* _Task to complete_:
Copy the records word for word, from their first line through the line containing "33: (381, 686)", with both of those lines included.

* _Supplied data_:
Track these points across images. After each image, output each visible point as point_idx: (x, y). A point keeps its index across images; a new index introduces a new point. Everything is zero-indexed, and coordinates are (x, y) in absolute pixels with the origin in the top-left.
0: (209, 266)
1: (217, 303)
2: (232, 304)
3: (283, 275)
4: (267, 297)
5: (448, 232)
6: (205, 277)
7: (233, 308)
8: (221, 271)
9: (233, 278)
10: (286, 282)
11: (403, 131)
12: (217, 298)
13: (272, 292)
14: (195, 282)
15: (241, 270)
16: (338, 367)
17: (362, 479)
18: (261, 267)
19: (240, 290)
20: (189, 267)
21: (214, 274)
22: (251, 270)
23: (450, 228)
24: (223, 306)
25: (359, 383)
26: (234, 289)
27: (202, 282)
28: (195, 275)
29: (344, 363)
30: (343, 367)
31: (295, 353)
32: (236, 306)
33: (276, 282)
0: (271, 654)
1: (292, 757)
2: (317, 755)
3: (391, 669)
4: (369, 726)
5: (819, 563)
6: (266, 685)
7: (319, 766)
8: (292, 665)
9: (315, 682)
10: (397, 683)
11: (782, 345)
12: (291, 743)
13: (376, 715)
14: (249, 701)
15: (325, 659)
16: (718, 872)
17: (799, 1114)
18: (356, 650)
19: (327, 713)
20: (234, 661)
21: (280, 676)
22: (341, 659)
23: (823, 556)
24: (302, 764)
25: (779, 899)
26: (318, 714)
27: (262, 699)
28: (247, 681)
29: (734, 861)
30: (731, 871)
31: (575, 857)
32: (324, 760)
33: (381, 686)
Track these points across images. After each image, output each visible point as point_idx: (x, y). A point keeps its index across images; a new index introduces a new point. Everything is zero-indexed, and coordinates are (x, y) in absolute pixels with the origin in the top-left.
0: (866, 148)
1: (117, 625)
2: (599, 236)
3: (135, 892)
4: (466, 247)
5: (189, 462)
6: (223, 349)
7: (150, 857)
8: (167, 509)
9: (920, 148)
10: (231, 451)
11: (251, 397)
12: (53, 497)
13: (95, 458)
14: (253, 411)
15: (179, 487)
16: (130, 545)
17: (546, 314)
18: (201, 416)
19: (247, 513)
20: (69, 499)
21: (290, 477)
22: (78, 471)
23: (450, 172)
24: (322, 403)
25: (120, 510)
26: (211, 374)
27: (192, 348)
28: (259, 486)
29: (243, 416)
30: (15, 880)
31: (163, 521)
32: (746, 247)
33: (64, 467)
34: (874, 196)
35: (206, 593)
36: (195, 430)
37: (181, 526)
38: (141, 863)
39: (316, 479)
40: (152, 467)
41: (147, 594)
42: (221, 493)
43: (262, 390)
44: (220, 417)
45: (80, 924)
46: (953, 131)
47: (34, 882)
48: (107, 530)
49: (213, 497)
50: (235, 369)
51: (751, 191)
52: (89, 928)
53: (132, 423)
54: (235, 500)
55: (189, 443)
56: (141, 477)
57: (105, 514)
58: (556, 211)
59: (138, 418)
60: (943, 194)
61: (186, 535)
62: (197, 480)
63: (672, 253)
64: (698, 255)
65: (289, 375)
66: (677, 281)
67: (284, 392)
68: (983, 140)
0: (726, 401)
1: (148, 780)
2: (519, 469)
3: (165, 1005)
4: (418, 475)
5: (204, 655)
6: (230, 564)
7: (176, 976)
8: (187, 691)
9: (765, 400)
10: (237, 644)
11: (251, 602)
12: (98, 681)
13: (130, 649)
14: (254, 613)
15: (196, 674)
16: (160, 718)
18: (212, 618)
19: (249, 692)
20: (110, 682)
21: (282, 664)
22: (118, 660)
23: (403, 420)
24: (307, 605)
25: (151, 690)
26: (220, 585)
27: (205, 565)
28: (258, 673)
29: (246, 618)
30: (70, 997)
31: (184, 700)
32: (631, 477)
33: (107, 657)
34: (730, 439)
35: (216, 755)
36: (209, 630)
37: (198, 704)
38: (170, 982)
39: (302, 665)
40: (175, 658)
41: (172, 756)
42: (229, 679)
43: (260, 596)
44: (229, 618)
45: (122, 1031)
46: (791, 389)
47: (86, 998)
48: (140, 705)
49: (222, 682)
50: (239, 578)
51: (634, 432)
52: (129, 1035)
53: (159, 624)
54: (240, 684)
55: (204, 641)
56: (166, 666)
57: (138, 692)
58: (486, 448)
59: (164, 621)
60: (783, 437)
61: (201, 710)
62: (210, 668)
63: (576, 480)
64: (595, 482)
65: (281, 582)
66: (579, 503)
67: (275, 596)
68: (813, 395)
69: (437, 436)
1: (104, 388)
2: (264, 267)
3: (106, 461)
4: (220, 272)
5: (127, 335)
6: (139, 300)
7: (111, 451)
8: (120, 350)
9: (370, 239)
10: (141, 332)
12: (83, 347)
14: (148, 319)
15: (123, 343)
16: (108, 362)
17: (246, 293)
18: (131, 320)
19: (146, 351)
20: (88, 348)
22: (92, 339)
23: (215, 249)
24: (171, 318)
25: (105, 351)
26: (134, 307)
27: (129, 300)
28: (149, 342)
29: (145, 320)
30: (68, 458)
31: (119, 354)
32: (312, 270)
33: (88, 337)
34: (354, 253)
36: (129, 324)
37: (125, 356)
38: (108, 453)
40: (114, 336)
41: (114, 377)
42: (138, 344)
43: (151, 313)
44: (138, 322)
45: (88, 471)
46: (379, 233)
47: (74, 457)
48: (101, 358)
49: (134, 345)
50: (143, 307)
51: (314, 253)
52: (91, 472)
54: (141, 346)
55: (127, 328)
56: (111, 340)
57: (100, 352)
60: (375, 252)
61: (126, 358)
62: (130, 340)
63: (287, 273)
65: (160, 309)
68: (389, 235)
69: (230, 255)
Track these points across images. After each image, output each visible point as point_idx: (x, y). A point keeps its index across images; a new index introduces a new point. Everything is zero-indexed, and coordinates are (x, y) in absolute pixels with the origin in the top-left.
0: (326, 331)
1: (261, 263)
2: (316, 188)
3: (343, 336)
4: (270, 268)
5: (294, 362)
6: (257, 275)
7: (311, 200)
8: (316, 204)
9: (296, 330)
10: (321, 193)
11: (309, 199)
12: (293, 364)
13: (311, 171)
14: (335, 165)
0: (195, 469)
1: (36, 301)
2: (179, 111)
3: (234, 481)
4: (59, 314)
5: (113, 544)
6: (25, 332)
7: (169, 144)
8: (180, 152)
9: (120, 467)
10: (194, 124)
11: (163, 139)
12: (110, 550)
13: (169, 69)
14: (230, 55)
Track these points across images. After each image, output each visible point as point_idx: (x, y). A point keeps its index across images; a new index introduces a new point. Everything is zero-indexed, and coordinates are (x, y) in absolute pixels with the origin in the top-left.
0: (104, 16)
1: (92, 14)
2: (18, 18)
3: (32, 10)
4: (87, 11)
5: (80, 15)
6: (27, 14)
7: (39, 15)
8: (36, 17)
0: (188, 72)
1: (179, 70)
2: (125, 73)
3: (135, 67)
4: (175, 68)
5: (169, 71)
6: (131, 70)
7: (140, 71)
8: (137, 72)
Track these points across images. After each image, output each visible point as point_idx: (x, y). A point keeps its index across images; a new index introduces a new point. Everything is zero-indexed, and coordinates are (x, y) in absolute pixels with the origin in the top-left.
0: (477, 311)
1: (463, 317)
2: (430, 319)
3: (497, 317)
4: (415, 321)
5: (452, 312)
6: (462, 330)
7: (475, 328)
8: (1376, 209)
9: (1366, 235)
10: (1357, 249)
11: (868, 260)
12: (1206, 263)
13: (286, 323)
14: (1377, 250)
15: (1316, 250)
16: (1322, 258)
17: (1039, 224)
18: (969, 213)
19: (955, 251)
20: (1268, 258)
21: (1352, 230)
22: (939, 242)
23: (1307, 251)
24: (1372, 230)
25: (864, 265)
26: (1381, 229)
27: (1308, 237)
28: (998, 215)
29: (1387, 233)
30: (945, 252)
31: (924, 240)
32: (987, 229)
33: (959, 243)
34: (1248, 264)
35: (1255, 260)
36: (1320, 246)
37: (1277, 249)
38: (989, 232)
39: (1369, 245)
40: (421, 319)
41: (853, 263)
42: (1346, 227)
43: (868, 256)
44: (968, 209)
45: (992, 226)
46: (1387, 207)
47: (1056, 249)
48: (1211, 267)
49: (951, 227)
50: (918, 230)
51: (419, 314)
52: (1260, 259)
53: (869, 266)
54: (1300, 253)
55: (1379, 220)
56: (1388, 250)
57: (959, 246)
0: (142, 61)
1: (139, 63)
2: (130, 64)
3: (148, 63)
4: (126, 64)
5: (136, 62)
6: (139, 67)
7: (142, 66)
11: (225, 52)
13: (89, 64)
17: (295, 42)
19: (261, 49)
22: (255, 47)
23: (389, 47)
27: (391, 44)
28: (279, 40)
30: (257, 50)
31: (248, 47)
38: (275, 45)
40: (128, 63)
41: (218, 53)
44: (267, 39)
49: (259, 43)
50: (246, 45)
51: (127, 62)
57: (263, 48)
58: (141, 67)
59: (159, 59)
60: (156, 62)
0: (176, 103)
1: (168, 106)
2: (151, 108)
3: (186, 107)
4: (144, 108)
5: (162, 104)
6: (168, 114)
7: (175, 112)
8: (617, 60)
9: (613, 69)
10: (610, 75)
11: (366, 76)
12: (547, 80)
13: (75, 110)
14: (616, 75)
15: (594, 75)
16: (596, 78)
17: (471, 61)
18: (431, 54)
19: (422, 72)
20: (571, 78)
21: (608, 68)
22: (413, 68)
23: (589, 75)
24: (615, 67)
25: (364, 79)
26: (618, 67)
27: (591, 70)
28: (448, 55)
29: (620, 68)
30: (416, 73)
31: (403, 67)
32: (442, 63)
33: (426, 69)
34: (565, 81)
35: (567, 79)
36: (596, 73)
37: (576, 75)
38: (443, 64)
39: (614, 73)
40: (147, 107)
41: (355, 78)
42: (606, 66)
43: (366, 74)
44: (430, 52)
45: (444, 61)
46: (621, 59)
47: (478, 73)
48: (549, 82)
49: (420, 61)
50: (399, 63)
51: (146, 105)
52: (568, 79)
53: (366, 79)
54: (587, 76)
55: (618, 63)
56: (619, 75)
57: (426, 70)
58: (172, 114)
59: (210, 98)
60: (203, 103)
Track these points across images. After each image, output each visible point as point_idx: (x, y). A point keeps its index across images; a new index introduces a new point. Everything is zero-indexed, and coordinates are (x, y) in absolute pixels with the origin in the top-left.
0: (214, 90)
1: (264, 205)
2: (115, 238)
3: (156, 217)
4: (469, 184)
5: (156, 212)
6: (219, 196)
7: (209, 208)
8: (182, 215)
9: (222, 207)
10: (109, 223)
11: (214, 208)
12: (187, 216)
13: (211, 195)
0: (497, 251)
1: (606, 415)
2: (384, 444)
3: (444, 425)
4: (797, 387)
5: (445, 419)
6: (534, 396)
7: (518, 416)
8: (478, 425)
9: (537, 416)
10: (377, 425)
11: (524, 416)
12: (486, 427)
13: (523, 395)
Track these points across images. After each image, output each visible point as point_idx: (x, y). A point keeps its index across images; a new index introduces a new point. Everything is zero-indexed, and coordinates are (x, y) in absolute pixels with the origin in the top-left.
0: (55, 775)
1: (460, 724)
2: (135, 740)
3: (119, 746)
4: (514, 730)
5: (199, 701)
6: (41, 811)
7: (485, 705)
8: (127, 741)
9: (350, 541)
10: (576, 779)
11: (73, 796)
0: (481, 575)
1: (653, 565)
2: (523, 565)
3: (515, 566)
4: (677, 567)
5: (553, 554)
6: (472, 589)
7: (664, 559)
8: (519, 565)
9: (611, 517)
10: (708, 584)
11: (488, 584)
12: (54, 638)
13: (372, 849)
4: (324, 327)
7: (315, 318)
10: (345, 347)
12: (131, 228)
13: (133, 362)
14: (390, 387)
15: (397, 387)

* _Written response_:
Track these points across images. After each image, output each visible point as point_idx: (x, y). A point keeps its index across images; a new index introduces a new point. Everything is zero-indexed, and coordinates are (x, y) in absolute pixels with the origin in the top-left.
0: (209, 266)
1: (217, 303)
2: (232, 304)
3: (283, 275)
4: (267, 297)
5: (448, 232)
6: (205, 277)
7: (233, 308)
8: (221, 271)
9: (233, 278)
10: (286, 282)
11: (403, 131)
12: (217, 298)
13: (272, 292)
14: (195, 282)
15: (241, 270)
16: (338, 367)
17: (362, 479)
18: (261, 267)
19: (240, 290)
20: (189, 267)
21: (214, 274)
22: (251, 270)
23: (450, 228)
24: (223, 306)
25: (359, 383)
26: (234, 289)
27: (202, 282)
28: (195, 275)
29: (344, 363)
30: (343, 367)
31: (295, 353)
32: (236, 306)
33: (276, 282)
0: (271, 654)
1: (292, 757)
2: (317, 755)
3: (391, 669)
4: (369, 726)
5: (819, 563)
6: (266, 685)
7: (319, 766)
8: (292, 665)
9: (315, 682)
10: (397, 683)
11: (782, 345)
12: (291, 743)
13: (376, 715)
14: (249, 701)
15: (325, 659)
16: (718, 872)
17: (799, 1114)
18: (356, 650)
19: (327, 713)
20: (234, 661)
21: (280, 676)
22: (341, 659)
23: (823, 556)
24: (302, 764)
25: (779, 899)
26: (318, 714)
27: (262, 699)
28: (247, 681)
29: (734, 861)
30: (731, 871)
31: (575, 857)
32: (324, 760)
33: (381, 686)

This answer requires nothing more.